##### MATERIAL TO PROCESS

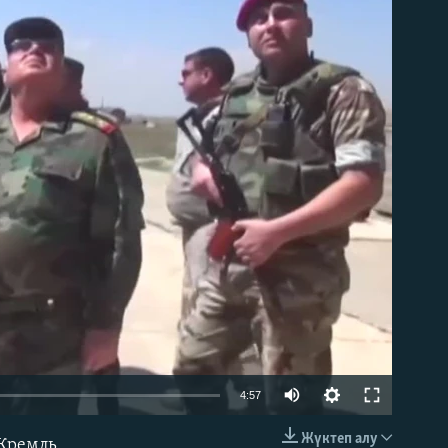
able
4:57
Жүктеп алу
«Кремль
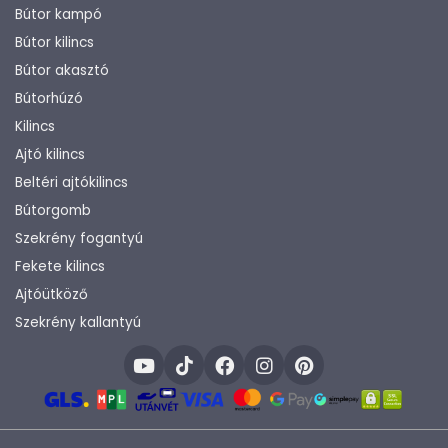
Bútor kampó
Bútor kilincs
Bútor akasztó
Bútorhúzó
Kilincs
Ajtó kilincs
Beltéri ajtókilincs
Bútorgomb
Szekrény fogantyú
Fekete kilincs
Ajtóütköző
Szekrény kallantyú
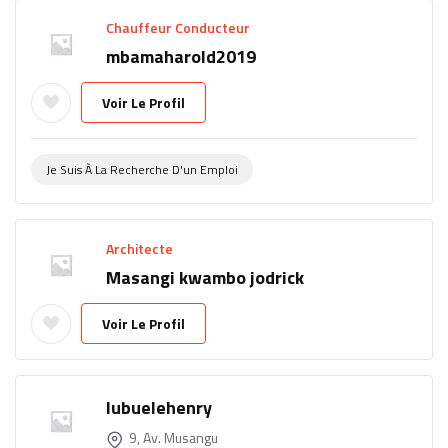
Chauffeur Conducteur
mbamaharold2019
Voir Le Profil
Je Suis À La Recherche D'un Emploi
Architecte
Masangi kwambo jodrick
Voir Le Profil
lubuelehenry
9, Av. Musangu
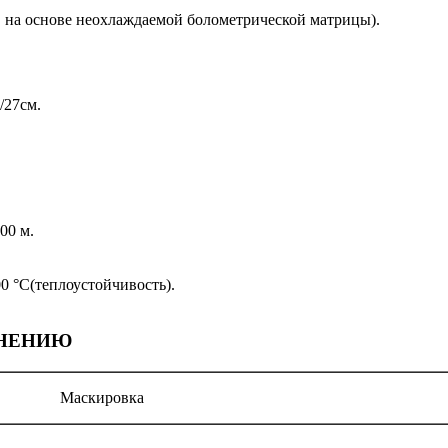
в на основе неохлаждаемой болометрической матрицы).
/27см.
00 м.
00 °С(теплоустойчивость).
ЕНЕНИЮ
Маскировка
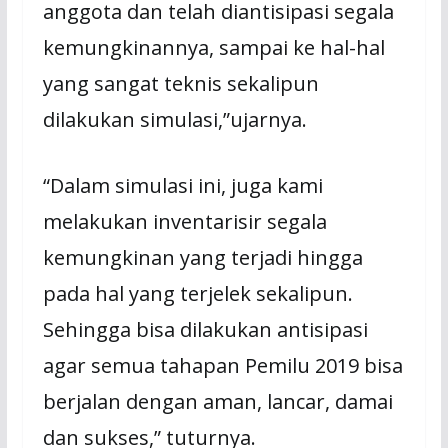
anggota dan telah diantisipasi segala
kemungkinannya, sampai ke hal-hal
yang sangat teknis sekalipun
dilakukan simulasi,”ujarnya.
“Dalam simulasi ini, juga kami
melakukan inventarisir segala
kemungkinan yang terjadi hingga
pada hal yang terjelek sekalipun.
Sehingga bisa dilakukan antisipasi
agar semua tahapan Pemilu 2019 bisa
berjalan dengan aman, lancar, damai
dan sukses,” tuturnya.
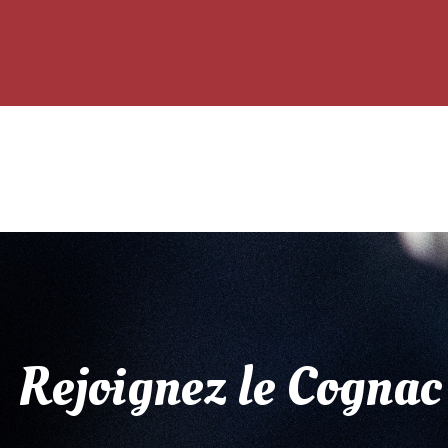
Rejoignez le Cognac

##########

**TASK TO CARRY OUT:** Every line above between the one containing "Bútor akasztó" and the one containing "kemungkinan yang terjadi hingga", those two included, is to be printed exactly. No pictures go into the copy.

**REPLY TO THE TASK:**
Bútor akasztó
Bútorhúzó
Kilincs
Ajtó kilincs
Beltéri ajtókilincs
Bútorgomb
Szekrény fogantyú
Fekete kilincs
Ajtóütköző
Szekrény kallantyú
Chauffeur Conducteur
mbamaharold2019
Voir Le Profil
Je Suis À La Recherche D'un Emploi
Architecte
Masangi kwambo jodrick
Voir Le Profil
lubuelehenry
9, Av. Musangu
в на основе неохлаждаемой болометрической матрицы).
/27см.
00 м.
00 °С(теплоустойчивость).
ЕНЕНИЮ
Маскировка
anggota dan telah diantisipasi segala
kemungkinannya, sampai ke hal-hal
yang sangat teknis sekalipun
dilakukan simulasi,”ujarnya.
“Dalam simulasi ini, juga kami
melakukan inventarisir segala
kemungkinan yang terjadi hingga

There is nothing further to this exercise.